== GIVEN EXERCISE ==
Could you put each line of the records below into a JSON list of strings, one string per line, with blank lines skipped and the pictures left out?

== == ==

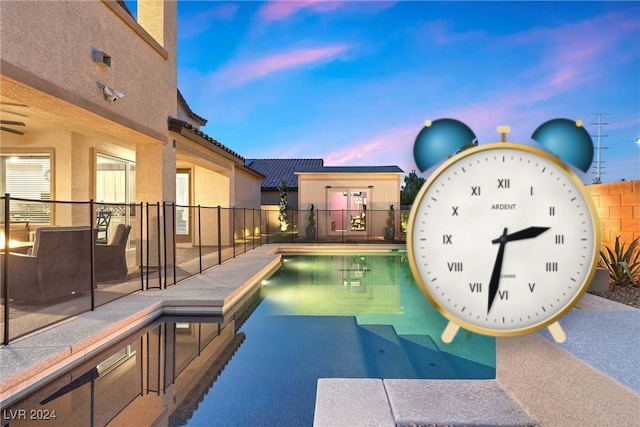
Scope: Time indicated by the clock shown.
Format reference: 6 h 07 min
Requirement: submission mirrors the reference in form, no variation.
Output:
2 h 32 min
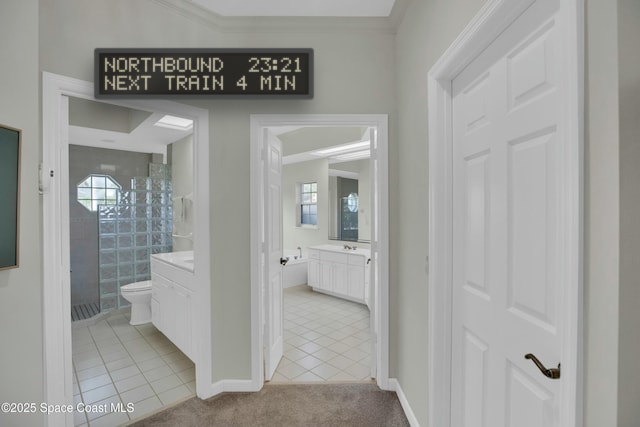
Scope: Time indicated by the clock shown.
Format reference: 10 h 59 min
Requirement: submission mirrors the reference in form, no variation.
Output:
23 h 21 min
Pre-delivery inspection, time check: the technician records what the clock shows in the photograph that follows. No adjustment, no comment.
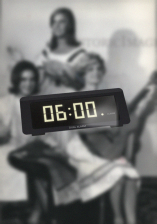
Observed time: 6:00
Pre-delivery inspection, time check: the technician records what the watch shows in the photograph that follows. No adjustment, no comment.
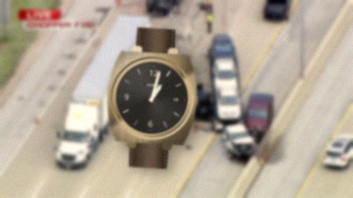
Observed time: 1:02
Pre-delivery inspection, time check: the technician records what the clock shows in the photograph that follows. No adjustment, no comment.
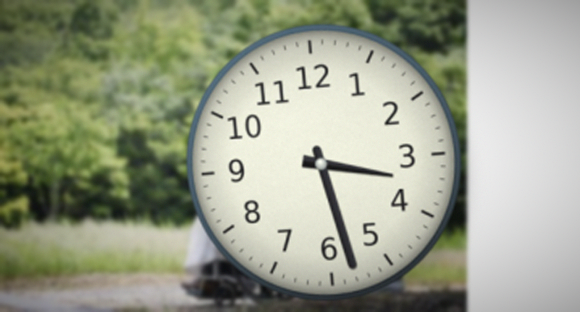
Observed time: 3:28
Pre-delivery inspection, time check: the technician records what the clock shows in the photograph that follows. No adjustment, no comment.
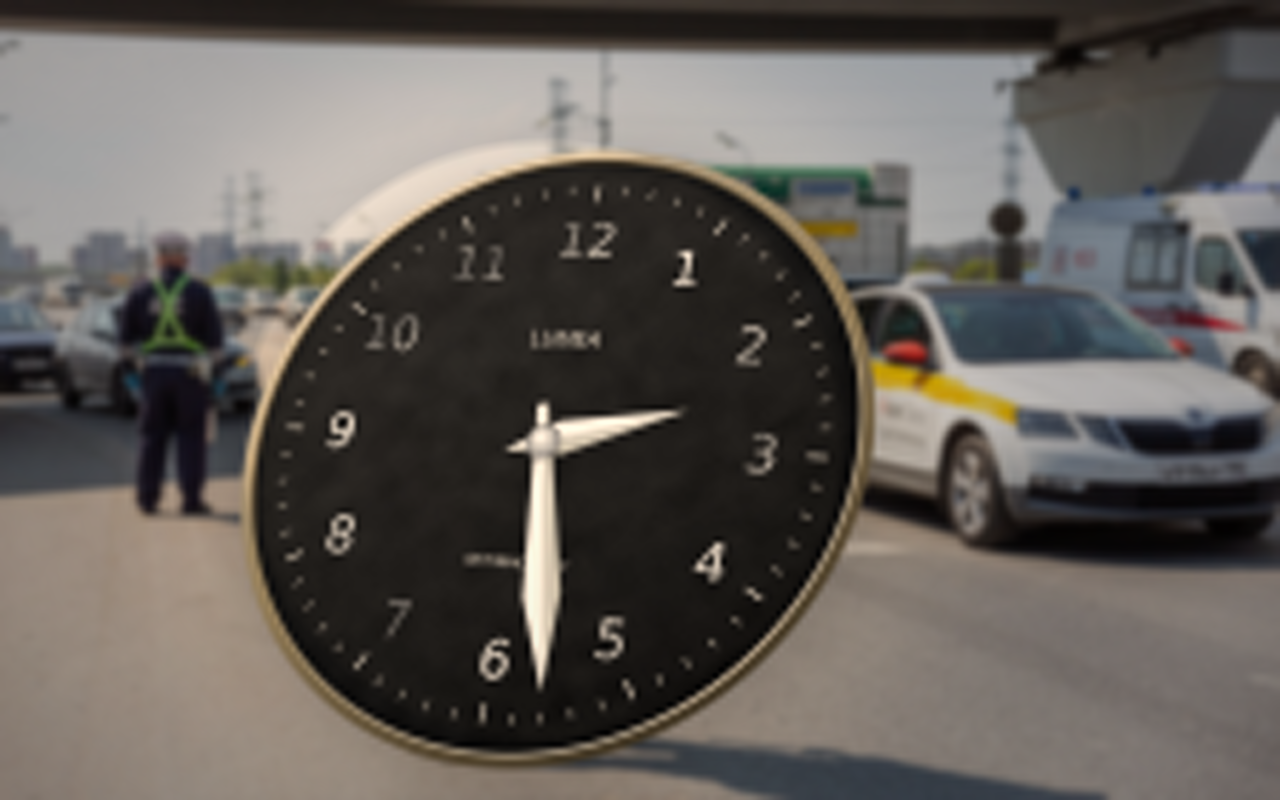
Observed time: 2:28
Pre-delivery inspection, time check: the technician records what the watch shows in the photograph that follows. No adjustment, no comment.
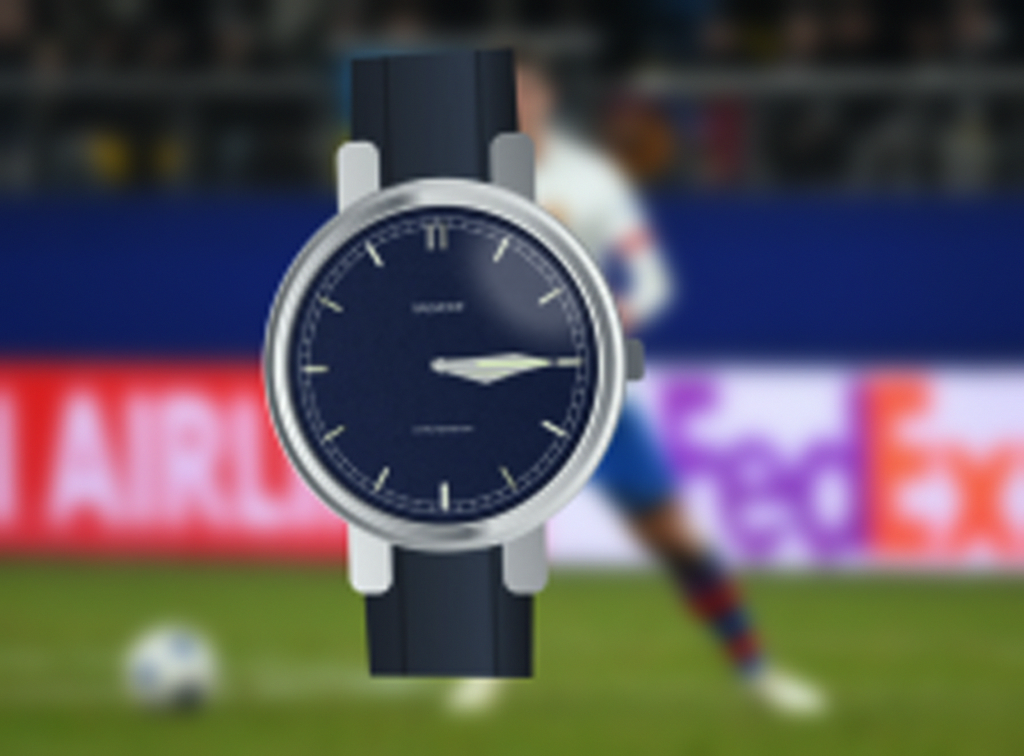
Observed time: 3:15
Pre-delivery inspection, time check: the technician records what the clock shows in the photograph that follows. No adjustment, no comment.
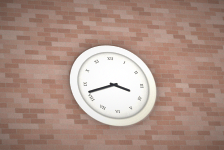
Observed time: 3:42
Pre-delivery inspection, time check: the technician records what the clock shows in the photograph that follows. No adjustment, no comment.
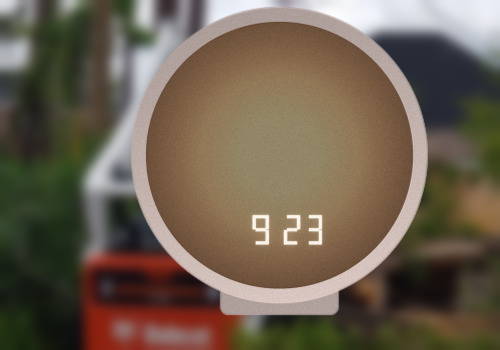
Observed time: 9:23
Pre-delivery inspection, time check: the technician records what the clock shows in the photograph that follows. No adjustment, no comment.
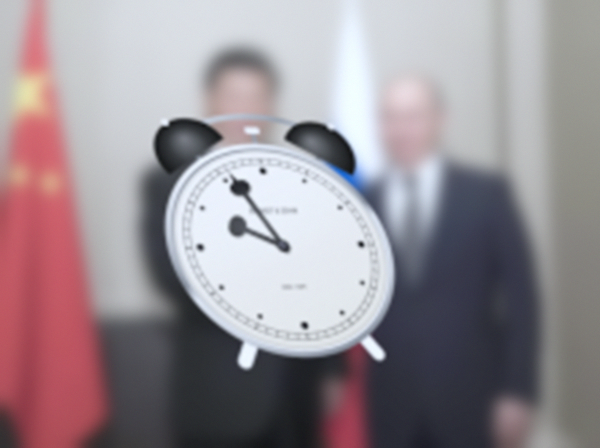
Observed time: 9:56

== == ==

== OUTPUT OF THE TASK ==
[
  "Scope: Time indicated by the clock shown.",
  "Format reference: 6 h 07 min",
  "Requirement: submission mirrors the reference in form, no variation.",
  "Output:",
  "2 h 32 min",
  "Scope: Time indicated by the clock shown.",
  "Format reference: 10 h 59 min",
  "Requirement: submission mirrors the reference in form, no variation.",
  "Output:",
  "23 h 21 min",
  "Pre-delivery inspection, time check: the technician records what the clock shows in the photograph that follows. No adjustment, no comment.",
  "Observed time: 6:00",
  "Pre-delivery inspection, time check: the technician records what the watch shows in the photograph that follows. No adjustment, no comment.",
  "Observed time: 1:02",
  "Pre-delivery inspection, time check: the technician records what the clock shows in the photograph that follows. No adjustment, no comment.",
  "Observed time: 3:28",
  "Pre-delivery inspection, time check: the technician records what the clock shows in the photograph that follows. No adjustment, no comment.",
  "Observed time: 2:28",
  "Pre-delivery inspection, time check: the technician records what the watch shows in the photograph that follows. No adjustment, no comment.",
  "Observed time: 3:15",
  "Pre-delivery inspection, time check: the technician records what the clock shows in the photograph that follows. No adjustment, no comment.",
  "Observed time: 3:42",
  "Pre-delivery inspection, time check: the technician records what the clock shows in the photograph that follows. No adjustment, no comment.",
  "Observed time: 9:23",
  "Pre-delivery inspection, time check: the technician records what the clock shows in the photograph that follows. No adjustment, no comment.",
  "Observed time: 9:56"
]